Simply defined, bounce rate is a ratio metric that shows the percentage of sessions on a website with only one page view.

Imagine a website has 100,000 visits, or sessions.  Of those visits, 30,000 visitors decide to click on one or more links within the website after they reached the landing page.  The other 70,000 visitors decide not to click any links from the landing page, and they eventually leave the website.

Those 70,000 visitors that did not click on any links represent the number of bounces from the website.  To get the bounce rate, one would need to divide the number of bounces by the number of visits.  Therefore, the bounce rate of the website is 70 percent.

The same calculation can be done for individual landing pages within a website in order to determine the bounce rate for those pages.

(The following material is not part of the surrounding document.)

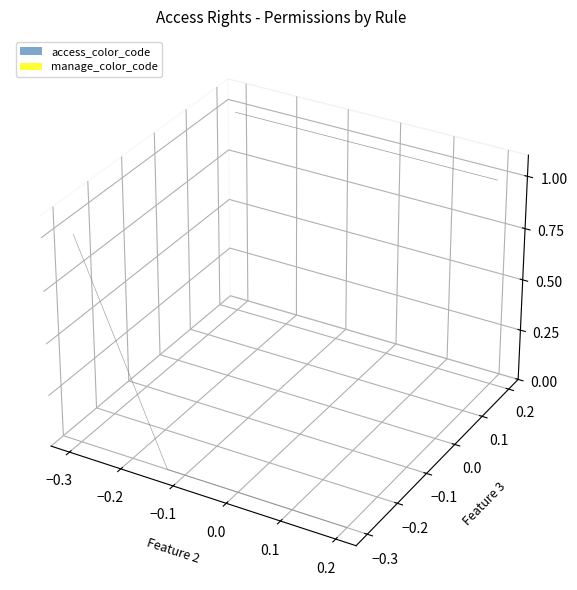

What is the difference between the maximum and second lowest values in the access_color_code series?

1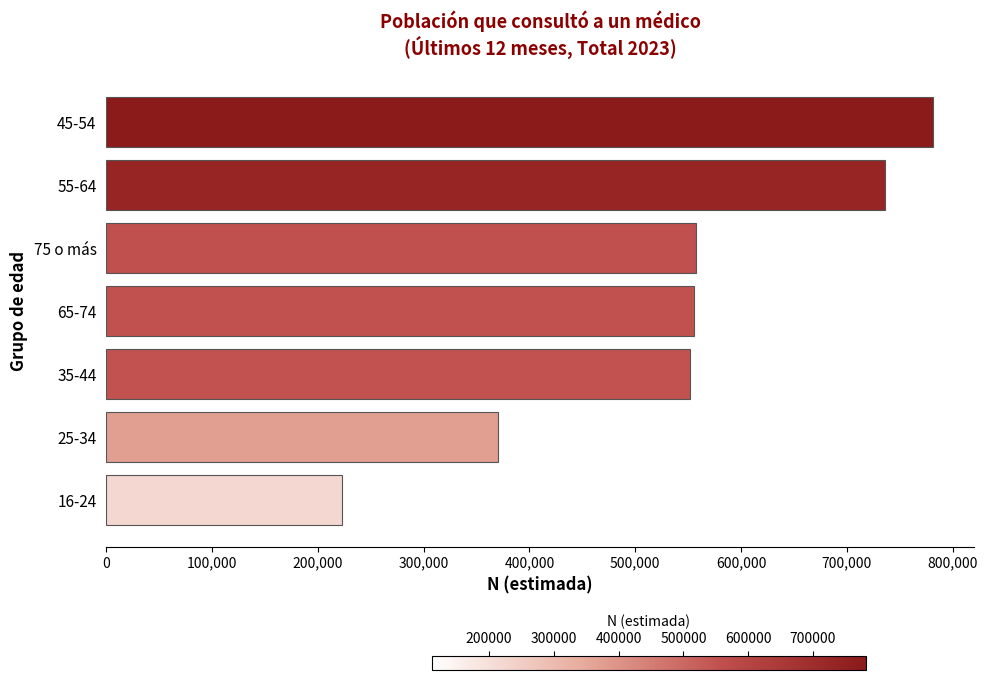

Read the value at 55-64.

736035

Tops Products, an e-commerce website that offers various office supplies, analyzed bounce rate to increase conversions on their website.

The company created a partnership with an automobile website that included multiple links to Tops Products’ bill of sale form.  The idea behind the referring URL was to get the visitors from the automobile site to purchase the bill of sale form from Tops Products’ site.

According to Jennifer Stagner, Tops Products’ technical support manager, the partnership was successful in substantially increasing traffic to their website.  However, despite this high inbound traffic count, Stagner noted the bounce rate was even higher.

For every 100 visitors clicking from the referring automobile website to Tops Products’ website, 82 visitors were immediately exiting the landing page.

Tops Products’ SEO team reviewed all ten of the referring links from the automobile website and was able to determine that the hyperlinks were directing visitors to a married living trust product instead of the bill of sale form.

To correct the links, the SEO team created 301 redirect links to reroute visitors to the intended product.  After a few weeks, Stagner reviewed Tops Products’ web analytics and noticed a dramatic, positive change.   There was a 39 percent bounce rate reduction and a 400 percent increase in conversation rates.

The Tops Products case study on bounce rate illustrates the importance of keeping track of this particular engagement metric.  Companies can create partnerships with other companies and drive traffic all day long to their own websites, but if visitors are not getting to the intended page, it can be detrimental for the SEO strategy.

Avinash Kaushik, author and digital marketing evangelist, recommends online marketers to measure bounce rate from their websites’ top referrers, as well as to measure the bounce rate for search keywords.  

In addition, it is also important to measure bounce rate for a websites’ top landing pages to be sure the content or call-to-action on that page synchronizes with the visitors’ needs.